Bounding boxes with keypoints:
▬▬▬▬▬▬▬▬▬▬

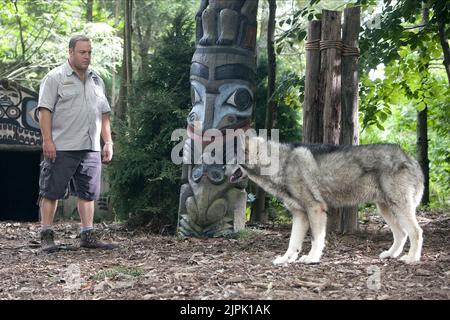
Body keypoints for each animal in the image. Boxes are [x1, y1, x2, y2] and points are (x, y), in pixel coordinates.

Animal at [230, 138, 424, 264]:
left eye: (230, 158)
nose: (222, 171)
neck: (279, 164)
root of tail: (411, 159)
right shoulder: (300, 216)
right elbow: (293, 243)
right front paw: (286, 259)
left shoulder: (315, 209)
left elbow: (316, 239)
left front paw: (312, 258)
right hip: (386, 209)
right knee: (402, 234)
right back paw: (391, 255)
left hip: (399, 209)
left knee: (416, 232)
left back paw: (412, 258)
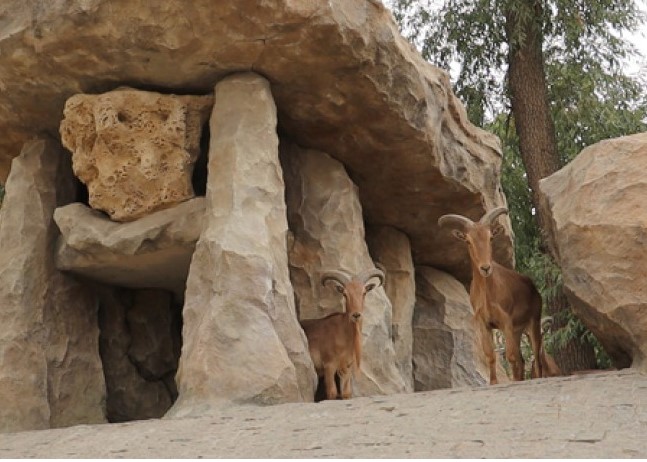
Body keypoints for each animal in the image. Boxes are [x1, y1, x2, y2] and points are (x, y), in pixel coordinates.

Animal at [300, 268, 384, 400]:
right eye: (345, 294)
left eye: (364, 293)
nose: (356, 315)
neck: (344, 336)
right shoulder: (329, 365)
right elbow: (332, 392)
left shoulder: (346, 368)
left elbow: (346, 393)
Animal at [440, 208, 560, 384]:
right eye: (468, 241)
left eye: (490, 237)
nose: (485, 268)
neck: (488, 293)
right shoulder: (484, 324)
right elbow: (490, 355)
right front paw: (493, 383)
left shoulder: (506, 322)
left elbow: (511, 357)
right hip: (518, 331)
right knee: (522, 360)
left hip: (533, 323)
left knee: (536, 358)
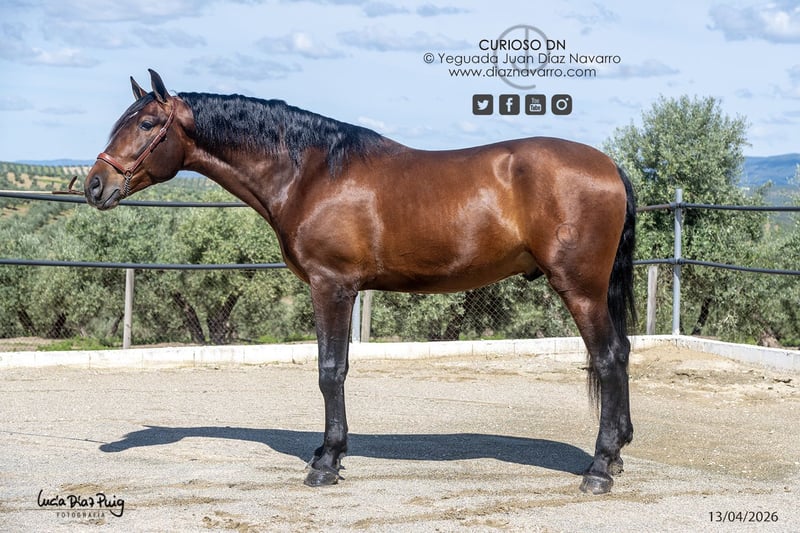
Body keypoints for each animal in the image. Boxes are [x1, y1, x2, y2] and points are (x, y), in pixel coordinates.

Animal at [84, 69, 636, 495]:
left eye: (148, 123)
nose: (94, 185)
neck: (310, 173)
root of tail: (609, 165)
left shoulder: (331, 286)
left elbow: (331, 371)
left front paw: (327, 462)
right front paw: (326, 452)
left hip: (580, 288)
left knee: (608, 359)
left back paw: (599, 469)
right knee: (624, 353)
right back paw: (618, 452)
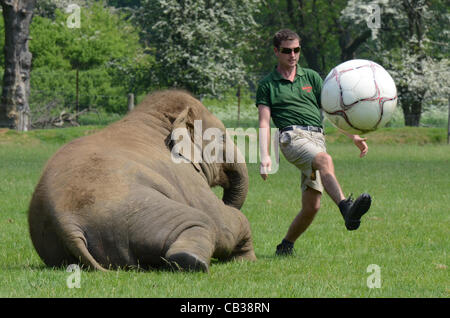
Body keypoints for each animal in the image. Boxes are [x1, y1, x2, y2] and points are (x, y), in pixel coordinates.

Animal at [29, 90, 256, 274]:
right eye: (223, 137)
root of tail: (65, 222)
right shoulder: (186, 177)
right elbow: (224, 221)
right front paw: (246, 259)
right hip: (135, 214)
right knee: (204, 221)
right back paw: (192, 262)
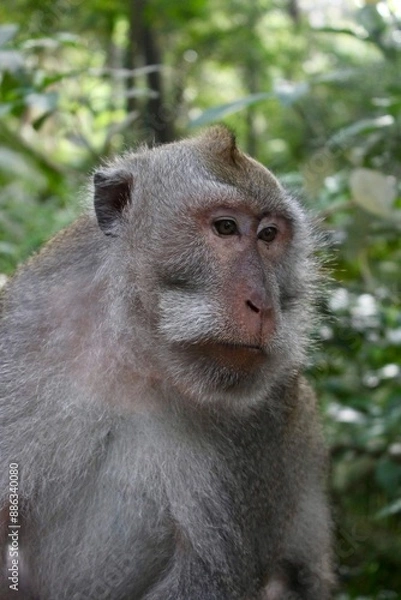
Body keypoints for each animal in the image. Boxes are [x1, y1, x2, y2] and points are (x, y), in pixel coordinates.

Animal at [0, 125, 332, 596]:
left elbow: (211, 574)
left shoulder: (265, 419)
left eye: (269, 234)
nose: (264, 305)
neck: (138, 357)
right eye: (225, 227)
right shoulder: (23, 331)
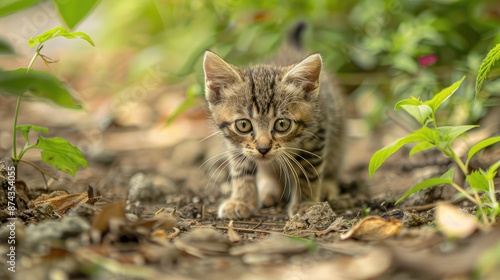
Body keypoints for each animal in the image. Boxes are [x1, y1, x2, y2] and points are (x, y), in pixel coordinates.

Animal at [202, 33, 344, 219]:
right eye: (243, 125)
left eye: (282, 124)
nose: (263, 149)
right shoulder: (235, 145)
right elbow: (241, 170)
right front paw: (242, 201)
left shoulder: (317, 135)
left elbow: (308, 173)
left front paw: (306, 205)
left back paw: (327, 186)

▬▬▬▬▬▬▬▬▬▬

_REQUIREMENT_:
From the entries above, output every line exactly and omit any image.

_REPLY TO THE TASK_:
Body keypoints for each animal in the image. Boxes are [x1, y1, x2, y2] and points are (x, y), in pixel coordinates.

Animal at [230, 138, 424, 264]:
left eye: (230, 158)
nose: (222, 171)
neck: (279, 164)
root of tail: (411, 159)
right shoulder: (300, 216)
right elbow: (293, 243)
right front paw: (286, 259)
left shoulder: (315, 209)
left elbow: (316, 239)
left front paw: (312, 258)
right hip: (386, 209)
right knee: (402, 234)
right back paw: (391, 255)
left hip: (399, 209)
left knee: (416, 232)
left back paw: (412, 258)
Body keypoints for each animal in the image. Boxes are [x1, y1, x2, y2] and points are (x, y), in pixel coordinates.

Animal at [300, 268, 384, 400]:
right eye: (345, 294)
left eye: (364, 293)
nose: (356, 315)
neck: (344, 336)
right shoulder: (329, 365)
right elbow: (332, 392)
left shoulder: (346, 368)
left elbow: (346, 393)
Animal at [440, 208, 560, 384]:
right eye: (468, 241)
left eye: (490, 237)
nose: (485, 268)
neck: (488, 293)
right shoulder: (484, 324)
right elbow: (490, 355)
right front paw: (493, 383)
left shoulder: (506, 322)
left elbow: (511, 357)
right hip: (518, 331)
right knee: (522, 360)
left hip: (533, 323)
left knee: (536, 358)
Body keypoints for each animal in the image. Boxes are [x1, y1, x2, y2] and points are (x, y), in pixel coordinates.

Animal at [84, 69, 636, 495]:
left eye: (148, 123)
nose: (94, 185)
neck: (310, 173)
root of tail: (609, 165)
left shoulder: (331, 286)
left elbow: (331, 371)
left front paw: (327, 462)
right front paw: (326, 452)
left hip: (580, 288)
left knee: (608, 359)
left back paw: (599, 469)
right knee: (624, 353)
right back paw: (618, 452)
Body keypoints for each animal in the image. Boxes are [x1, y1, x2, y2] and points are (x, y), in pixel coordinates.

Animal at [29, 90, 256, 274]:
right eye: (223, 137)
root of tail: (65, 222)
right shoulder: (186, 177)
right elbow: (224, 221)
right front paw: (246, 259)
right hip: (135, 214)
right knee: (204, 221)
right back paw: (192, 262)
Body keypoints for each animal in the image. Boxes are [x1, y1, x2, y2] and points are (x, y), in pixel coordinates.

Animal at [0, 125, 332, 596]:
left elbow: (211, 574)
left shoulder: (265, 419)
left eye: (269, 234)
nose: (264, 305)
neck: (138, 357)
right eye: (225, 227)
right shoulder: (23, 331)
Body keypoints for each animal in the image. Boxes are [x1, y1, x2, y2] and points are (x, y), in pixel coordinates.

Animal at [202, 33, 344, 219]:
right eye: (243, 125)
left eye: (282, 124)
nose: (263, 149)
right shoulder: (235, 145)
right elbow: (241, 170)
right front paw: (242, 201)
left shoulder: (317, 135)
left elbow: (308, 173)
left front paw: (306, 205)
left back paw: (327, 186)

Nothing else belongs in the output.